Review: Punkt's MP01 is the ultimate minimalist dumbphone

Punkt's MP01 is a minimal treat for people wanting a simple but flawless phone—and willing to pay top dollar for a few details done very well.

It's 4.5 inches long, .6 inches thick and 2 inches wide. It weighs 3.1 ounces, uses 2G GSM networks and is $295. Two-hundred and ninety-five American dollars. There's a 2-inch glass display, bluetooth and a USB charger. It gets about 20 days' standy on a charge, or about 4 hours of talk time. You can buy it in black, dark brown or white.

Jasper Morrison's is an excellent if not entirely harmonious design, with clean lines and clever angles that don't quite conceal its thickness. The front resembles a Braun ET 55 calculator, the back an electric shaver of similar vintage.

The Up / Down / Select buttons on the left take a minute to get used to for those accustomed to the directional pad that most dumbphones have, but it's ingenious, thoughtful work: it does everything you want it to without subtracting necessity or concealing complexity.

The Brick, a similar device designed by Art. Lebedev Studio, charms with its pixelated black and white look. Punkt adopts a similar mono aesthetic, but takes it in the other direction, with a 160 ppi-display, slim modernist type and a much more refined UI.

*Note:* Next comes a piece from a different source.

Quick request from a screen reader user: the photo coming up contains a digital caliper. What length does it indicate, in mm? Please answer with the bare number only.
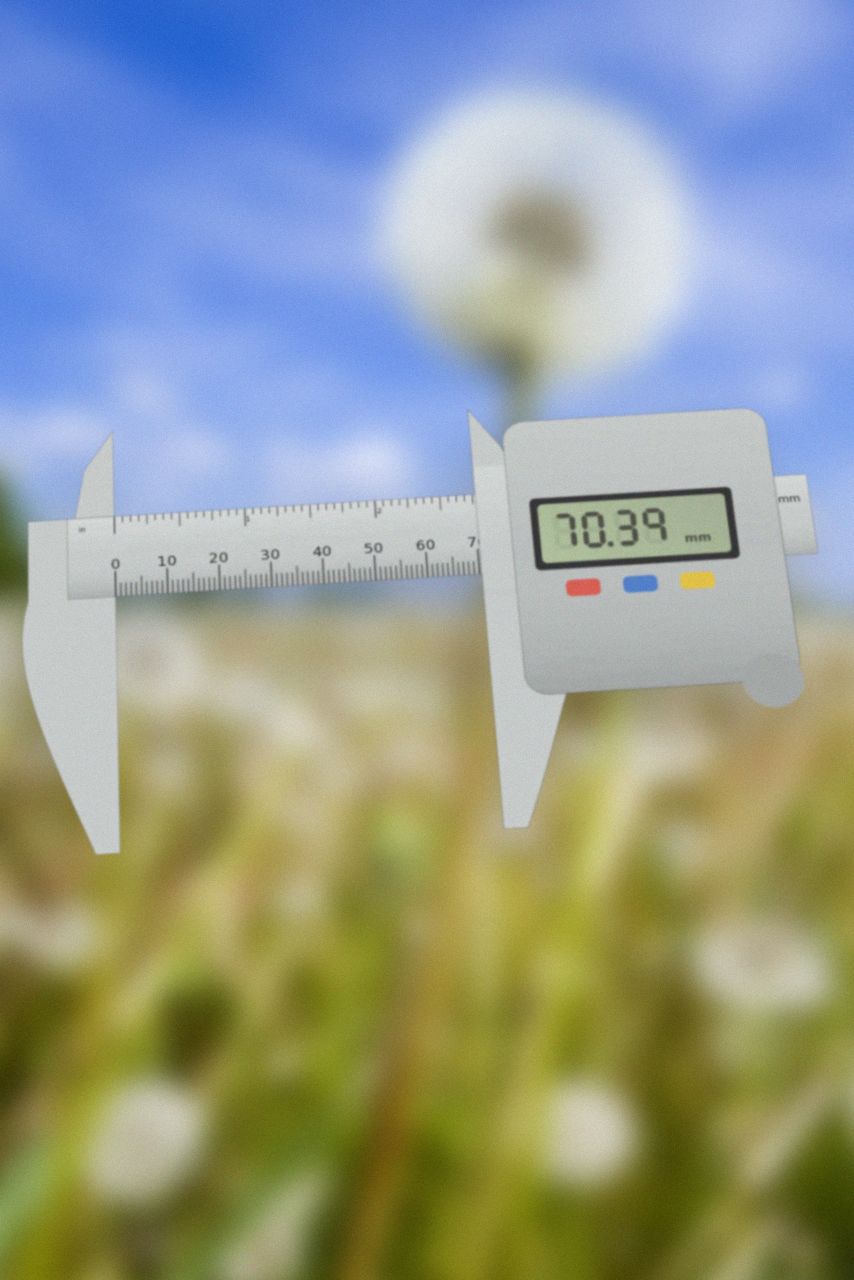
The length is 70.39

Simplicity—"digital detox"—is enforced by the lack of installable apps, but made pleasing by the cleanliness of the built-in ones. There are individual buttons to open the address book and the messaging programs. Both are perfect. You can set reminders and alarms and view a calendar. As with the Brick, these are frustratingly not hooked up to one another: you can't see or set reminders in the calendar. It's not a big problem, but it's a feature that seems like it should be there, and would be great to have.

The home screen shows the time, date, battery life, network connection, the next reminder and alarm time.

That's it: no Twitter and no Facebook, no music, no syncing. Within a couple of minutes you'll have learned and exhausted the Punkt's possibilities and be familiar with your new tool.

My favorite thing about it is the audio theme: birdcalls! They're all cleanly sampled and there's a surprisingly decent speaker tucked away somewhere, giving messages, calls and alarms an uncanny charm–so long as you like birds. A few basic rings and bleeps are offered too for those that don't. You can listen to them all on the website.

The predictive text is excellent: I found myself typing unexpectedly well for a keypad device and enjoying it to boot. With this thought in mind, I think a note-taking feature would enhance the MP01 without sullying its minimalist focus. (Reminders are limited to 200 characters). I'd like an MP3 player, too, but now I'm designing a different phone.

A note of caution: a 2G GSM handset, the MP01 seems to be effectively limited to T-Mobile in the US, the last carrier to maintain a compatible network (AT&T's is supposedly not yet dead, but I could not get a connection where I live.)

The MP01's functions should be deeper than they are, but this is nonetheless the minimalist handset for those willing to pay for it: more practical than Johns' Phone, more complete than the Brick, but with none of the mess or poor design of cheapo burners.